Handling DADA2 and Feature table results

Hello, this is my first time working on a bioinformatics projects and I am having trouble making sense of my feature table results.

The summary showed that over 700,000 features were found which sounds unreasonable for 16srRNA data. I thought it was due to primers not being trimmed but my PI explained that removing primers shouldn't be necessary and they are part of the region were interested in V3-V4. Removing primers would also significantly reduce the length from each 250bp sequence.

The quality of the data is high so this is what my PI suggested I do with the parameters rather than trimming:

qiime dada2 denoise-paired
--i-demultiplexed-seqs .qza
--p-trim-left-f 0
--p-trim-left-r 0
--p-trunc-len-f 0
--p-trunc-len-r 0
--p-n-threads 30
--p-max-ee-r 5
--p-max-ee-f 5
--p-min-fold-parent-over-abundance 5
--o-representative-sequences asv-sequences-3.qza
--o-table feature-table-3.qza
--o-denoising-stats dada2-stats3.qza

I understand these parameters allow dada2 to be more lenient but I wanted to make sure if my issue really is the presence of the primers and what options I have to handle it. Thank you!

Hello! Welcome to the forum!

Do you mean 700,000 unique ASVs (very high), or is it the total count of all ASVs with repeats (not surprising)? I assume that reads are merged by the overlapping region, not just concatenated (possible in dada2 R version).

Still, removing primers is recommended - they may introduce false variability, increase false positives at the chimera detection step and affect dada2 outputs. I would trimm them with cutadapt before dada2. Yes, it will reduce the length, but it will increase the quality of the analyses. Reduced length will not affect merging step.

Parameters suggested by your PI looks good, you can try them, but I still would remove primers.

2 Likes

Thank you for your response! Yes that's the number of unique ASVs. I will go ahead and remove the primers as suggested.

Can you also check if barcodes were removed from the sequences during the demultiplexing step?

yes the data was already demultiplexed with bar codes removed before importing to qiime

Thank you for your help removing the primers really helped! The ASVs are now 14,000 instead. I wanted to confirm a few concepts though. The lengths are now 227 for the forward read and 224 for the reverse read after primer removal so the merged length decreased from the expected coverage of 450-480bp for the V3-V4 region is that normal? I understand primer removal is an initial step for analysis and the reasons I have read was because it introduces artificial variance and inflation of diversity which is what happened in my case but aren't primers natural part of the amplified region and the sequencing facility would use one set with degenerate bases to match the natural sequence? I guess my followups are why do primers introduce this high variance if they are part of the amplified region and is it acceptable to shorten the merged length to bellow 450-480bp?
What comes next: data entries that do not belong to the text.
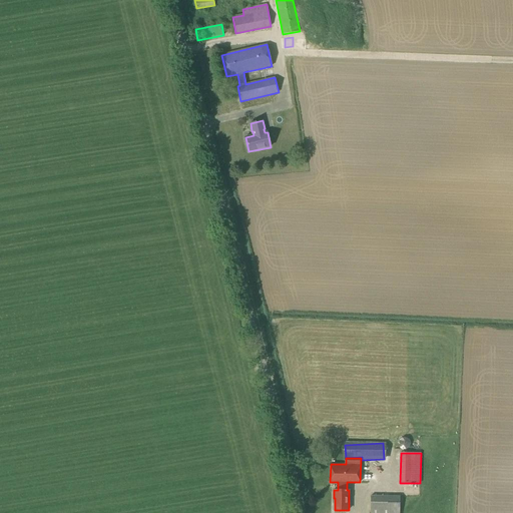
[(371,512),(397,512),(398,509),(400,509),(400,496),(372,496),(371,512)]
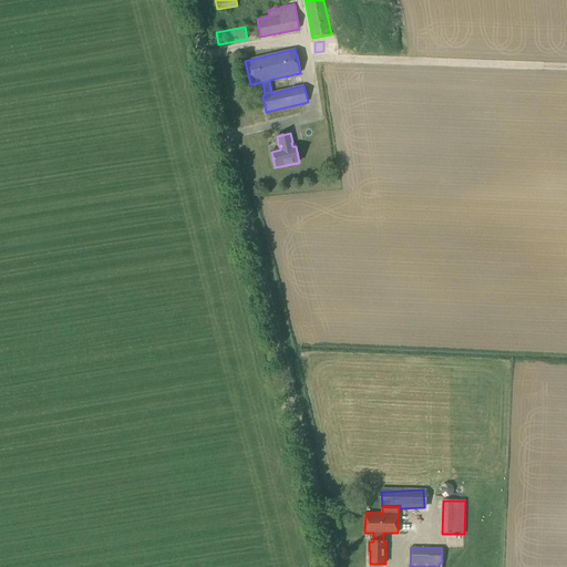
All buildings are outlined.
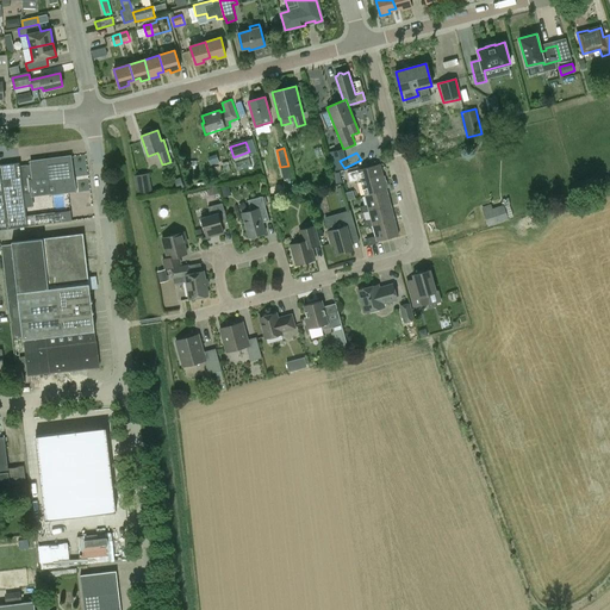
[(87,191),(86,154),(75,155),(78,191),(87,191)]
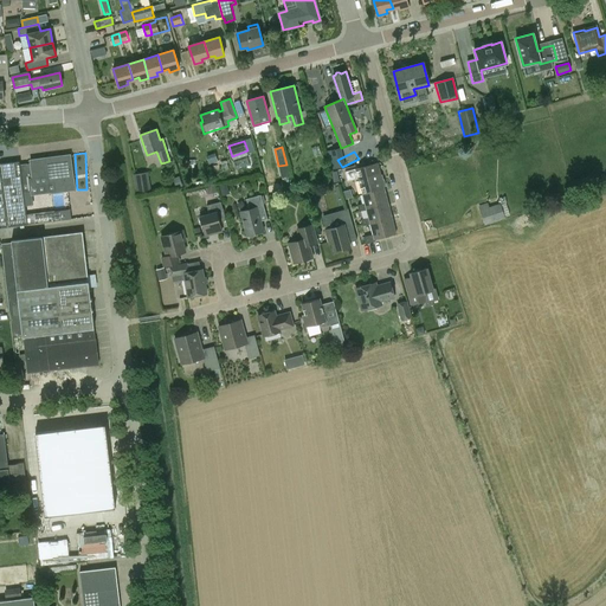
[(75,189),(70,155),(30,160),(32,178),(49,175),(50,188),(56,188),(56,193),(75,189)]
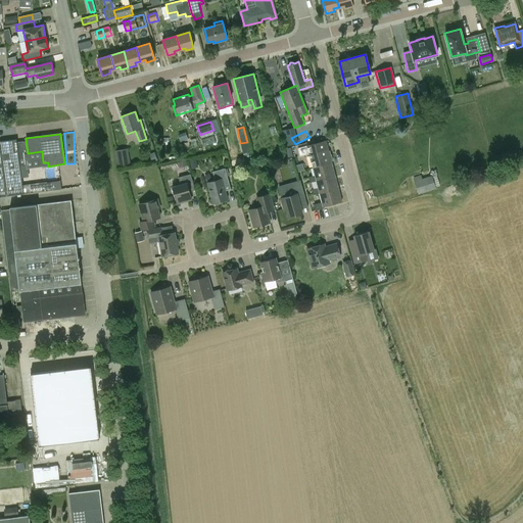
[(17,143),(16,139),(0,141),(0,196),(7,196),(24,194),(22,186),(20,165),(27,165),(24,142),(17,143)]
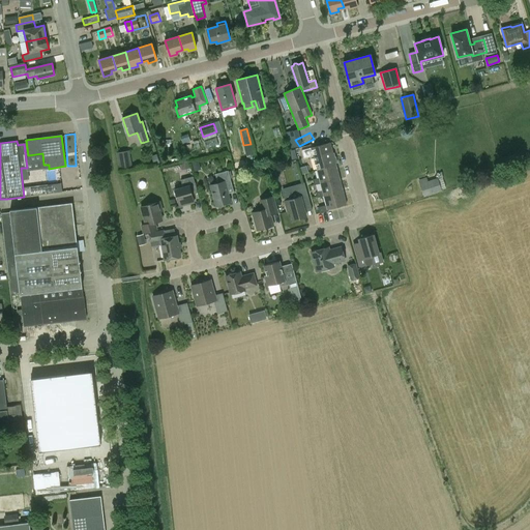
[(314,155),(332,150),(330,143),(301,150),(303,158),(314,156),(314,155)]
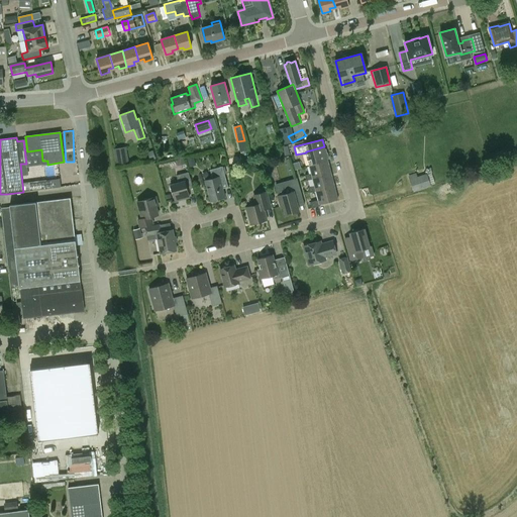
[(306,152),(309,166),(327,161),(327,160),(329,159),(327,153),(326,153),(324,146),(306,151),(306,152)]
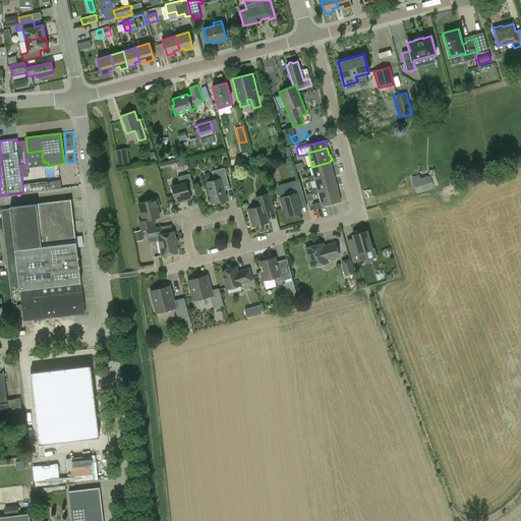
[(127,149),(116,151),(119,167),(130,165),(127,149)]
Thanks again!

3 Likes

Looks much better than 700.000 unique ASVs!

It depends on how the coverage region is calculated. If it includes the primers, then yes, trimming them should decrease the length. For me, merging stats are more important, especially compared to the number of reads retained after filtering step.

I think that this part of your question "degenerate bases" is the key. Yes, primers are the part of biological sequence but they are designed to target as much of bacterial 16S rRNA gene sequences as possible, ideally all of them at the same time. So they include degenerate bases (googled the figure):

It means that primers are a mixture of highly similar but distinct sequences. Having them in ASVs, even from the same species, may lead to artificial variance because several variants of the same primer can target the same DNA sequence.

Because primers contain degenerate bases and are not 100% specific. To the second part, yes, it is acceptable considering that the length of the V3-V4 region varies between the species, and you trimmed the primers. Again, I would check if merging the stats looks good.

Best,

3 Likes

Forgot to add that you should compare not only the number of unique ASVs, but also the total frequencies. Relatively small differences between total frequencies and big differences between unique ASVs numbers would by a good sign for me, while big differences between total frequencies should alarm regarding possible loss of sequences due to merging/filtering steps.

3 Likes

That makes much more sense now thank you! I checked the total frequencies haven't changed much after removing the primers just the unique features so I continued the analysis and it looks good!

This topic was automatically closed 31 days after the last reply. New replies are no longer allowed.